Can anyone provide an alternative solution that will give me the exact answer?

4. Oct 22, 2011

### Staff: Mentor

Do not assume that. Instead, assume there is some no load mass m0. When the mass m is added, the total mass is m0 + m.

5. Oct 22, 2011

### 626

Thanks but in that case result would be:

m = m1 [(T2-To2)/(4∏2a/g)]

still different from the expected answer of:

m = m1 [(T2-To2)/(4∏2a/g - To2)]

or am i missing something?

6. Oct 22, 2011

### Staff: Mentor

I don't think you're missing anything and I agree with your answer. Assuming you meant:
m = m1 [(T2-T02)/(4∏2a/g)]

7. Oct 22, 2011

### 626

sorry, just got it.

mo should be assigned in all equation including the first one (f=ma)

F=(mo + m1)g

Thanks for the help, I was able to get the exact solution using Doc Al's advice.

8. Oct 22, 2011

### Staff: Mentor

But the additional force when m1 is added is just m1g, not (m0 + m1)g. The length 'a' is the amount that the spring lowered when m1 was added.

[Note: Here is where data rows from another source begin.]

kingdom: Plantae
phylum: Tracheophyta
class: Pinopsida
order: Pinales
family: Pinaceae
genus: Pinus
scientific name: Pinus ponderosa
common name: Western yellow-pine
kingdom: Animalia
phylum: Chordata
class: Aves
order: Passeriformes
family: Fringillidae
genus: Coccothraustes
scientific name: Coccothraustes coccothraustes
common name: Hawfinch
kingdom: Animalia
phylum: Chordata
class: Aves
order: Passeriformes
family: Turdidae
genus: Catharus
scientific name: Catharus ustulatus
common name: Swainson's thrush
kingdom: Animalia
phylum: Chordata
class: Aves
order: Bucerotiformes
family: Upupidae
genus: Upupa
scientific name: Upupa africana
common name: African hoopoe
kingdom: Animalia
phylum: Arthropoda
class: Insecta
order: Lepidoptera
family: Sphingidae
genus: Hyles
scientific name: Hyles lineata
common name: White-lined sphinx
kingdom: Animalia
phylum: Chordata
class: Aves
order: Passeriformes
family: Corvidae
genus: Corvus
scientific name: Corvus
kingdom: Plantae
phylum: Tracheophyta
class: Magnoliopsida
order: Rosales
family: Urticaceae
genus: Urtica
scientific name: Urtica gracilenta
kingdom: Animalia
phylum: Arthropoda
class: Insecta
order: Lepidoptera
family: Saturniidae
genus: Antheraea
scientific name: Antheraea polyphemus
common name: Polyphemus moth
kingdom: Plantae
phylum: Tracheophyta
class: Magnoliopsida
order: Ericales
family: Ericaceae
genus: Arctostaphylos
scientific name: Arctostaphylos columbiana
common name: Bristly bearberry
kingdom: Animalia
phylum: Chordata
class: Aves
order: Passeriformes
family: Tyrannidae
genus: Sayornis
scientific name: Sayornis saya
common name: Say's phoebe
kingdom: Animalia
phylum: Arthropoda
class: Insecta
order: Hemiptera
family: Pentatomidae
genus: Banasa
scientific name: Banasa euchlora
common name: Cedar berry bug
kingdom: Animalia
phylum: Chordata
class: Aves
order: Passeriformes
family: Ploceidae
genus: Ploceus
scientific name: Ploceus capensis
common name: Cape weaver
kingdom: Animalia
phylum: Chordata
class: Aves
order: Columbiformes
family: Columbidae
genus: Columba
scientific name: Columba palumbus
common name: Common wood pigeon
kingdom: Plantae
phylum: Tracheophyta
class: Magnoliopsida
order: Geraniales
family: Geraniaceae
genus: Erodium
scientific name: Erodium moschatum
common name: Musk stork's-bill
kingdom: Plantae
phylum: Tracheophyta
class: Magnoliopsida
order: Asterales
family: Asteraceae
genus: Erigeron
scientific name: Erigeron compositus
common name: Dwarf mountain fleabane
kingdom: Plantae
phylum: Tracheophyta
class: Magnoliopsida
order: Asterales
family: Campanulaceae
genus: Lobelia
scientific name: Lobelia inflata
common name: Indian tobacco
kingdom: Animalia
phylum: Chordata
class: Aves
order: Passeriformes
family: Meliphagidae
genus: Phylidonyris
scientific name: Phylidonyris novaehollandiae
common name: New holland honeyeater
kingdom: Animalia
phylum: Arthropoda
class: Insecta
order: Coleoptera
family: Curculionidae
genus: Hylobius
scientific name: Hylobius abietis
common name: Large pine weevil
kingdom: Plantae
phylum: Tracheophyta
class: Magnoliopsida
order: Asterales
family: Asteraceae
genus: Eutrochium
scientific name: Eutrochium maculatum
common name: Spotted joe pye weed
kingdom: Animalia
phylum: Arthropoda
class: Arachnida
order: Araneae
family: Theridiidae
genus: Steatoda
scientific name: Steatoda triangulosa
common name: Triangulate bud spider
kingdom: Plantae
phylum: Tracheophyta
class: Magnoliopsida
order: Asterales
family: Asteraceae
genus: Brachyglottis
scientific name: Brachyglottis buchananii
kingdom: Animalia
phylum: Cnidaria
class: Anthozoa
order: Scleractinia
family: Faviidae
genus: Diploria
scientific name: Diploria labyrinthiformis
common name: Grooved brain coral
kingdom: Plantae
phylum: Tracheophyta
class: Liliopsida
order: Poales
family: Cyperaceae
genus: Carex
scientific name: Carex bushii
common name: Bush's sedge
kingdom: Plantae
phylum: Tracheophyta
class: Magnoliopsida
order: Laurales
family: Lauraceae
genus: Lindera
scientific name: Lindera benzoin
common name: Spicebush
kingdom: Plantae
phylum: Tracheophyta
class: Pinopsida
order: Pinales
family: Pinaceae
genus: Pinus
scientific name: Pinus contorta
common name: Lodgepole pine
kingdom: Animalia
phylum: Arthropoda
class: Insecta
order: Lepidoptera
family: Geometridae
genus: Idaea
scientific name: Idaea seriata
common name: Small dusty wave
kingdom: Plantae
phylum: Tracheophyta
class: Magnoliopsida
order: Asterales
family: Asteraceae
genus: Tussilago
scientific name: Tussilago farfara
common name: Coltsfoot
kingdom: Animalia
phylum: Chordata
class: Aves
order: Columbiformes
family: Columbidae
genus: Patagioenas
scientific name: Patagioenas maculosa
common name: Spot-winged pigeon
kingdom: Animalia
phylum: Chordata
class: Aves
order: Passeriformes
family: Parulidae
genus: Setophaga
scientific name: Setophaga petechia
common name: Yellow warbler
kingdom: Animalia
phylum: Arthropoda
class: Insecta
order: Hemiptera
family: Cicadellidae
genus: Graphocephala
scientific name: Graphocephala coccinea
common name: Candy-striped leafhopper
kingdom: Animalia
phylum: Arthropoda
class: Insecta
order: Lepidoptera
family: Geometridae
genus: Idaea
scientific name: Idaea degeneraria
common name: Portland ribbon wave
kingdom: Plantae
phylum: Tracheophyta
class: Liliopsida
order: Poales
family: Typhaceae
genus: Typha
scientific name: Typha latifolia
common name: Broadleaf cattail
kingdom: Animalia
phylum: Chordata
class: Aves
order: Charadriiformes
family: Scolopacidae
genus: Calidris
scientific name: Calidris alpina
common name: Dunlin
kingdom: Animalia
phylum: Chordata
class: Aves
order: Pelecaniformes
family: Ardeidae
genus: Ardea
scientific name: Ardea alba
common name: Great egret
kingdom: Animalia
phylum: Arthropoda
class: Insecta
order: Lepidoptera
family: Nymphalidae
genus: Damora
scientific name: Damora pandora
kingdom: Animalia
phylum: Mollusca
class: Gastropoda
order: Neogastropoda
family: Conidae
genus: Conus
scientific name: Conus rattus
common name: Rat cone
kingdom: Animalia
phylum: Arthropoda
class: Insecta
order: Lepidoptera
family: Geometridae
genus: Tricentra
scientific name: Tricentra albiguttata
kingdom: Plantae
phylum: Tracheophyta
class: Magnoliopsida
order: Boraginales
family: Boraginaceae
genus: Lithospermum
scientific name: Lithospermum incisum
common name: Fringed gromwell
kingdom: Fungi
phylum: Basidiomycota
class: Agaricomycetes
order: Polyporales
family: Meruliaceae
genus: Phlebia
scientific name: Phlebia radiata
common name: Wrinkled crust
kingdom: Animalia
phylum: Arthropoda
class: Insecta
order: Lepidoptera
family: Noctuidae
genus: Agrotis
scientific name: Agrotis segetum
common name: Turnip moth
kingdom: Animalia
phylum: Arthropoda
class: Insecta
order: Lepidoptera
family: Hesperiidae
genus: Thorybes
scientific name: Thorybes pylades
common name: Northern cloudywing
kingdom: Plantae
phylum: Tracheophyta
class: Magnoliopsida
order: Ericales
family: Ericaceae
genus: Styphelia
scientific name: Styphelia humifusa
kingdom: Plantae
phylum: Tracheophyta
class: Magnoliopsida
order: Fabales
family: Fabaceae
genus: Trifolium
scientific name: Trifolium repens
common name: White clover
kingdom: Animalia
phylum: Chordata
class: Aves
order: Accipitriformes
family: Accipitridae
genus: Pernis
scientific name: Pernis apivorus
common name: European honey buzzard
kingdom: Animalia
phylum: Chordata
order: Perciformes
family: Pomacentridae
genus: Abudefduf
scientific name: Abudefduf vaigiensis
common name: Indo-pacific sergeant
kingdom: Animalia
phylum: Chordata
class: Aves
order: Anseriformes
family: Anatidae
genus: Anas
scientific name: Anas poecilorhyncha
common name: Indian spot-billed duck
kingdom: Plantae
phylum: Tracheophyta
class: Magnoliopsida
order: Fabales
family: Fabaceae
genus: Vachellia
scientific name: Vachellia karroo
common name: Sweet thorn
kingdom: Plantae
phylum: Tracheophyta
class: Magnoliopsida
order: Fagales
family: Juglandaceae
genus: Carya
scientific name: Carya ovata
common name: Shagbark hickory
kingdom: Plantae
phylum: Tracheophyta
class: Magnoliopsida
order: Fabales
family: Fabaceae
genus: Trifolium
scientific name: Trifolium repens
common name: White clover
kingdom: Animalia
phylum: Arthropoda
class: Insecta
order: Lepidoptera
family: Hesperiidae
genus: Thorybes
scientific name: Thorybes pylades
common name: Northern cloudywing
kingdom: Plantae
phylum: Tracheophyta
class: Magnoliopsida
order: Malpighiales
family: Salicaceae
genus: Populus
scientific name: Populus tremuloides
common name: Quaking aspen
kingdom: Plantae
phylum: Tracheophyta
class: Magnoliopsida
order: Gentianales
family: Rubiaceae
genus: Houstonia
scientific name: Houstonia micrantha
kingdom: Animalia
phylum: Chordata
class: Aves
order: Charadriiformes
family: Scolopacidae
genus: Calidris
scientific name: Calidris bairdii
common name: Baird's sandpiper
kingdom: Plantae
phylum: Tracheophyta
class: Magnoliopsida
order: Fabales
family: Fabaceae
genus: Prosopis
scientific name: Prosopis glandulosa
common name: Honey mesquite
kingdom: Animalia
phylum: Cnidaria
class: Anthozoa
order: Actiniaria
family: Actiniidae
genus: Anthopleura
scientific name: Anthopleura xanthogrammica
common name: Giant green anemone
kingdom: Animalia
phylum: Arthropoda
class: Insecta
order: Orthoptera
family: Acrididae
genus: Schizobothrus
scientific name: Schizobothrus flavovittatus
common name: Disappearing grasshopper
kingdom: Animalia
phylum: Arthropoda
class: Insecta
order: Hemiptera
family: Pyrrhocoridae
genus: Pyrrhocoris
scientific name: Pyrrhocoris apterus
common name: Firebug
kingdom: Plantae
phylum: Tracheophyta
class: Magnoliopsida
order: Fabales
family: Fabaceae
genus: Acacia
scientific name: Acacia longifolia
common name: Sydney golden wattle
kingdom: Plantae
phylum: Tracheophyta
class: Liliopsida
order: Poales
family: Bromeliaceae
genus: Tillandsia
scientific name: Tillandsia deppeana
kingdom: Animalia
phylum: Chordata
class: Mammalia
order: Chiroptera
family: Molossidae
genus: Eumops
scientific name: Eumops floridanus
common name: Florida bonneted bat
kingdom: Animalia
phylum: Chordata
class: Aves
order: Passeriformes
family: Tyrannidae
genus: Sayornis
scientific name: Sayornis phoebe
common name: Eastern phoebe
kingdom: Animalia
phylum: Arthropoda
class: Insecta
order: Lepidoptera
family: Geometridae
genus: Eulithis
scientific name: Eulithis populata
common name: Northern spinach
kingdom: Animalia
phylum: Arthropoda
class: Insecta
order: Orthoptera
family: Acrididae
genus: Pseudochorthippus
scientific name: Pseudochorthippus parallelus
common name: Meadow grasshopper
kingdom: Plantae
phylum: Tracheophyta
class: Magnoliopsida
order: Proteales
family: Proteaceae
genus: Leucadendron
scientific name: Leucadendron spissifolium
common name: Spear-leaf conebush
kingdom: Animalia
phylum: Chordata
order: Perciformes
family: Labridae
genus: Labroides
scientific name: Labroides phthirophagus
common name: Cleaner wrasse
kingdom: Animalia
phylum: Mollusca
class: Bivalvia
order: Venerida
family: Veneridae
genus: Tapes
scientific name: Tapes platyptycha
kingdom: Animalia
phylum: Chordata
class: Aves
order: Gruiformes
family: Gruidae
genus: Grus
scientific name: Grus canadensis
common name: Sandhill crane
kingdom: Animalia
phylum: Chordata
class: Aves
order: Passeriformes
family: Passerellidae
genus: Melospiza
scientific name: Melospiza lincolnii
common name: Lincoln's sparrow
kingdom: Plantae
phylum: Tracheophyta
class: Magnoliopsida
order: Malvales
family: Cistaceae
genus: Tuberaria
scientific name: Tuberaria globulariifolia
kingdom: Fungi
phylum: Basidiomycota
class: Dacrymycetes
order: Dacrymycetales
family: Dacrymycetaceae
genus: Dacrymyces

Maybe something was lost in translation.

9. Oct 22, 2011

### 626

Yes perhaps.

But the simplest explanation that I can think of is that there was a mention of a small plate attached to the lower end of the spring. So assigning a mass of mo to this plate makes sense.

"When a weight with a mass of m1 was placed on the plate..." so the deflection (a) is really caused by the weight of the plate mo and the added mass m1.

A little tricky but at least we can get the answer that we are looking for.

10. Oct 22, 2011

### Staff: Mentor

Right.
Deflection from what? From its original position before the mass m1 was added, which already included any stretch from the m0 mass.

That's the simplest interpretation of "When a weight with a mass of m1 was placed on the plate, the spring lowered by a length of a."
I'd say badly worded. But no matter.

11. Oct 22, 2011

### 626

By the way, this question was part of a ME competition questionnaires held in our office in Tokyo. A bit tricky in my own opinion.

Another tricky question:

Problem:

A 2200kg rotor is connected to a 150kg pinion shaft by a coupling with an axial spring stiffness of 7.06x10^6N/m. What is the frequency of the maximum axial vibration?

i used the 150kg mass in my solution:

f = sqrt(k/m)/2pi which gave me 34.5Hz

i guess my solution was incorrect but i'd like to know the right solution.

12. Oct 22, 2011

### 626

Yes you're absolutely right. So the best translation would be:

"When a weight with a mass of m1 was placed on the plate, the spring lowered by a total length of a."

13. Oct 22, 2011

### Staff: Mentor

Right. Compared to its unstretched length.

14. Oct 22, 2011

### 626

By the way, this question was part of a ME competition questionnaires held in our office in Tokyo. A bit tricky in my own opinion.

Another tricky question:

Problem:

A 2200kg rotor is connected to a 150kg pinion shaft by a coupling with an axial spring stiffness of 7.06x10^6N/m. What is the frequency of the maximum axial vibration?

i used the 150kg mass in my solution:

f = sqrt(k/m)/2pi which gave me 34.5Hz

i guess my solution was incorrect but i'd like to know the right solution.

15. Oct 22, 2011

### Staff: Mentor

I'm not sure I know what a rotor or pinion shaft is.

Nonetheless, you treated the 2200 kg mass as if it were infinite. Instead, consider the vibration about the center of mass, which effectively shortens the spring. That will account for the greater frequency.

16. Oct 22, 2011

### 626

:) sorry but what do you mean "center of mass". unfortunately, the values stated are the only variables given in the problem. so how do I calculate/find the center of mass? :)

btw, i think the rotor and pinion can just be considered as two masses joined together by a spring and subjected to axial rotation. but no RPM was given.

17. Oct 22, 2011

### Staff: Mentor

Imagine the spring has length L. You have two masses, one on each end of the spring. The entire system will oscillate about the center of mass. Where is it?

Once you find the center of mass (in terms of L), then you can treat each mass as being on the end of a shorter spring that is fixed at the center of mass. Find the spring constant of that shorter spring (for the smaller mass, say).
I suspect an axial vibration, not a rotation. (Movement is parallel to the axis.)